Smalley described how nanotechnology can also be used to create "super batteries" for storing hydrogen at homes or businesses to avoid using the electricity grid at peak times of demand. Temporary storage is needed because solar and wind provide energy only intermittently. The batteries for an average home would be about the size of a washing machine and cost less than $1,000.

World's Top 10 Problems

Smalley believes that finding a replacement for fossil fuels is essential to solving the world's top 10 problems, which he said include poverty, hunger, water, the environment and terrorism.
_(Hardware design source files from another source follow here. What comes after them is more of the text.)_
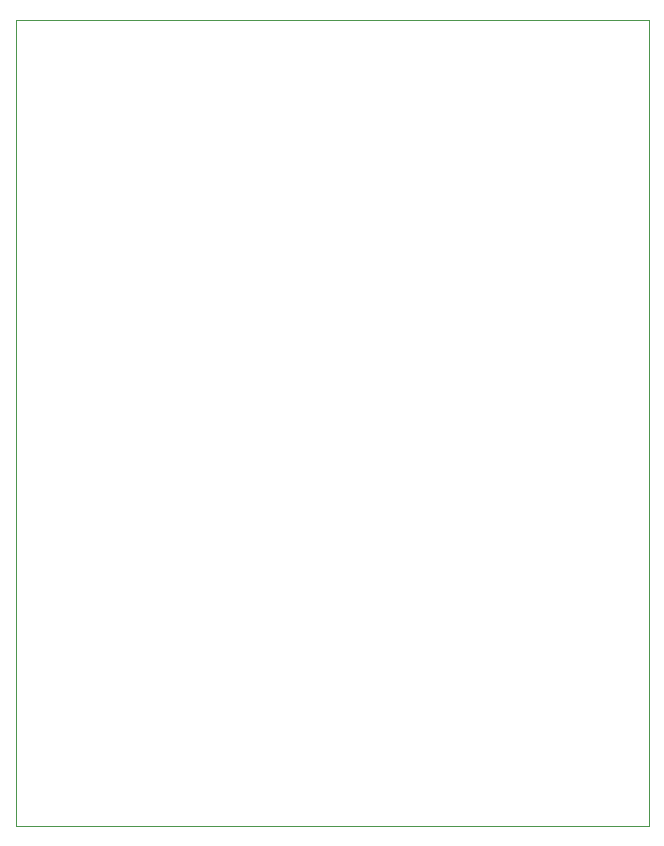
<source format=gko>
G75*
%MOIN*%
%OFA0B0*%
%FSLAX24Y24*%
%IPPOS*%
%LPD*%
%AMOC8*
5,1,8,0,0,1.08239X$1,22.5*
%
%ADD10C,0.0000*%
D10*
X000150Y002700D02*
X000150Y029570D01*
X021242Y029570D01*
X021242Y002700D01*
X000150Y002700D01*
M02*

</source>
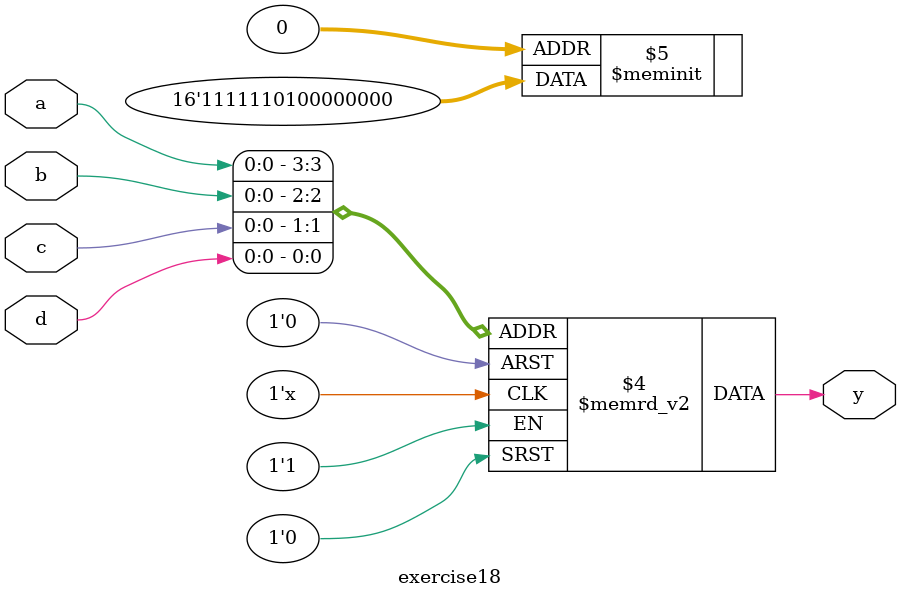
<source format=sv>
module exercise18
(
	input logic a, b, c, d,
	output logic y
);
	always_comb
		casez({a, b, c, d})
			0: y = 0;
			1: y = 0;
			2: y = 0;
			3: y = 0;
			4: y = 0;
			5: y = 0;
			6: y = 0;
			7: y = 0;
			8: y = 1;
			9: y = 0;
		   10: y = 1;
		   11: y = 1;
		   12: y = 1;
		   13: y = 1;
		   14: y = 1;
		   15: y = 1;
		endcase
endmodule

</source>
Affordable energy would also help to reduce the economic imbalance between have and have nots. "The pharaoh did not live better than the slaves more than Bill Gates or I live better than the poorest two billion people in the world today," Smalley said.

A substantial investment would be needed to create the energy technologies, which Smalley said could happen as soon as 2020, since, "It's time to stop pussyfooting around and get it done." He outlined a nickel and dime approach – a 5-cent tax on each gallon of gas for the next five years, and then a 10-year tax of 10 cents per gallon.